Many people drink to change their mood and to have fun. If you’re depressed or feeling anxious you may choose a drink to lift your mood and relax. Chronic depression and anxiety may cause you to drink, which causes you to be depressed, which causes you to drink. The entire process becomes a vicious circle unless the cycle gets broken.
Alcohol is a Depressant
Alcohol is a depressant; it relaxes the body and slows it down. Because alcohol causes the body to relax, people with health problems and depression may drink alcohol in order to deal with these issues. However, because of this, consuming alcohol can also increase the depression symptoms or the amount of depression a person experiences.
How Does Alcohol Influence Our Mood?
Regular consumption of alcohol changes and influences your mood in several ways, such as:
- Lowering inhibitions that lead to poor choices.
- Interrupting sleep patterns.
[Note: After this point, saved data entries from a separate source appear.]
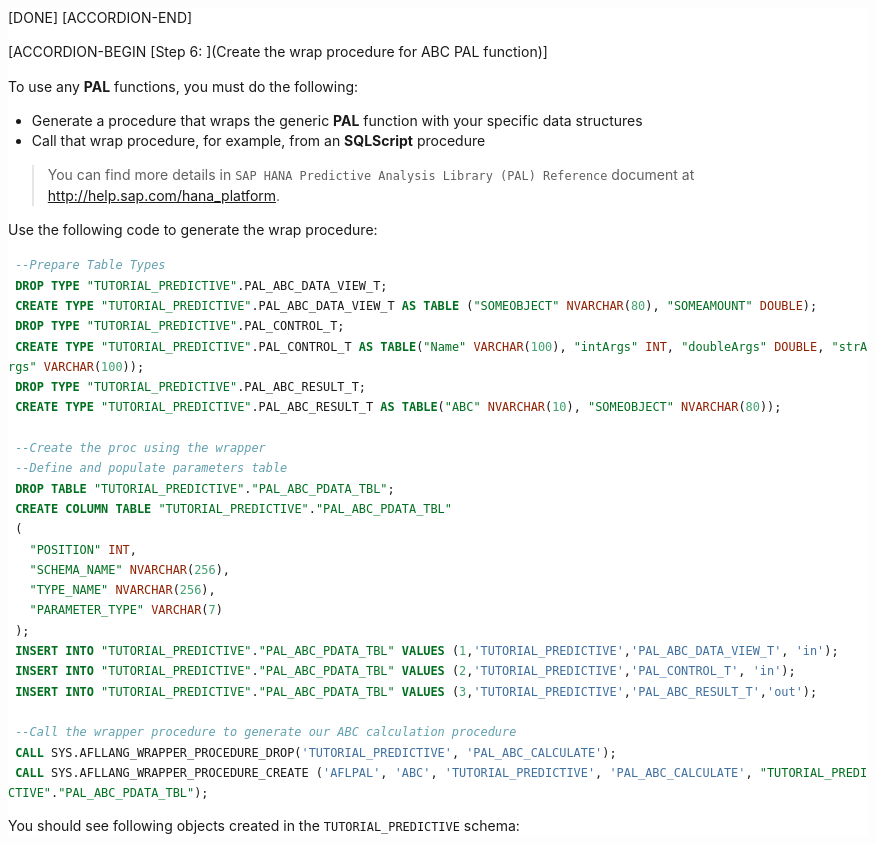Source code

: [DONE]
[ACCORDION-END]

[ACCORDION-BEGIN [Step 6: ](Create the wrap procedure for ABC PAL function)]

To use any **PAL** functions, you must do the following:

- Generate a procedure that wraps the generic **PAL** function with your specific data structures
- Call that wrap procedure, for example, from an **SQLScript** procedure

>You can find more details in `SAP HANA Predictive Analysis Library (PAL) Reference` document at http://help.sap.com/hana_platform.

Use the following code to generate the wrap procedure:

```sql
 --Prepare Table Types
 DROP TYPE "TUTORIAL_PREDICTIVE".PAL_ABC_DATA_VIEW_T;
 CREATE TYPE "TUTORIAL_PREDICTIVE".PAL_ABC_DATA_VIEW_T AS TABLE ("SOMEOBJECT" NVARCHAR(80), "SOMEAMOUNT" DOUBLE);  
 DROP TYPE "TUTORIAL_PREDICTIVE".PAL_CONTROL_T;
 CREATE TYPE "TUTORIAL_PREDICTIVE".PAL_CONTROL_T AS TABLE("Name" VARCHAR(100), "intArgs" INT, "doubleArgs" DOUBLE, "strArgs" VARCHAR(100));  
 DROP TYPE "TUTORIAL_PREDICTIVE".PAL_ABC_RESULT_T;
 CREATE TYPE "TUTORIAL_PREDICTIVE".PAL_ABC_RESULT_T AS TABLE("ABC" NVARCHAR(10), "SOMEOBJECT" NVARCHAR(80));

 --Create the proc using the wrapper
 --Define and populate parameters table
 DROP TABLE "TUTORIAL_PREDICTIVE"."PAL_ABC_PDATA_TBL";
 CREATE COLUMN TABLE "TUTORIAL_PREDICTIVE"."PAL_ABC_PDATA_TBL"
 (
   "POSITION" INT,
   "SCHEMA_NAME" NVARCHAR(256),
   "TYPE_NAME" NVARCHAR(256),
   "PARAMETER_TYPE" VARCHAR(7)
 );
 INSERT INTO "TUTORIAL_PREDICTIVE"."PAL_ABC_PDATA_TBL" VALUES (1,'TUTORIAL_PREDICTIVE','PAL_ABC_DATA_VIEW_T', 'in');  
 INSERT INTO "TUTORIAL_PREDICTIVE"."PAL_ABC_PDATA_TBL" VALUES (2,'TUTORIAL_PREDICTIVE','PAL_CONTROL_T', 'in');  
 INSERT INTO "TUTORIAL_PREDICTIVE"."PAL_ABC_PDATA_TBL" VALUES (3,'TUTORIAL_PREDICTIVE','PAL_ABC_RESULT_T','out');

 --Call the wrapper procedure to generate our ABC calculation procedure
 CALL SYS.AFLLANG_WRAPPER_PROCEDURE_DROP('TUTORIAL_PREDICTIVE', 'PAL_ABC_CALCULATE');
 CALL SYS.AFLLANG_WRAPPER_PROCEDURE_CREATE ('AFLPAL', 'ABC', 'TUTORIAL_PREDICTIVE', 'PAL_ABC_CALCULATE', "TUTORIAL_PREDICTIVE"."PAL_ABC_PDATA_TBL");
```

You should see following objects created in the `TUTORIAL_PREDICTIVE` schema:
Interrupted sleep patterns bring about fatigue and less energy.
- Revealing feelings of adverse traumatic events that can be overwhelming and affect your safety.
Alcohol Can Exacerbate Existing Mental Health Issues
Drinking also may make your existing health problems worse, even though you feel better for a short time when consuming alcohol. Stressed out or depressed people may also be having a hard time sleeping, and may self-medicate their symptoms with alcohol to help themselves sleep.
While drinking might not cause mental health issues by itself alone, it certainly can be a contributing factor in making some mental health problems worse.
Regularly using alcohol to deal with mental health problems only makes matters worse. It also changes your brain chemistry by reducing serotonin levels. Serotonin is the brain chemical that causes a person to be in a positive mood. The more you drink, the less serotonin your brain makes, and the more depressed you become.
To break the cycle of drinking and depression, you’ll need to see a physician that can treat your depression and eliminate your need for alcohol to be happy.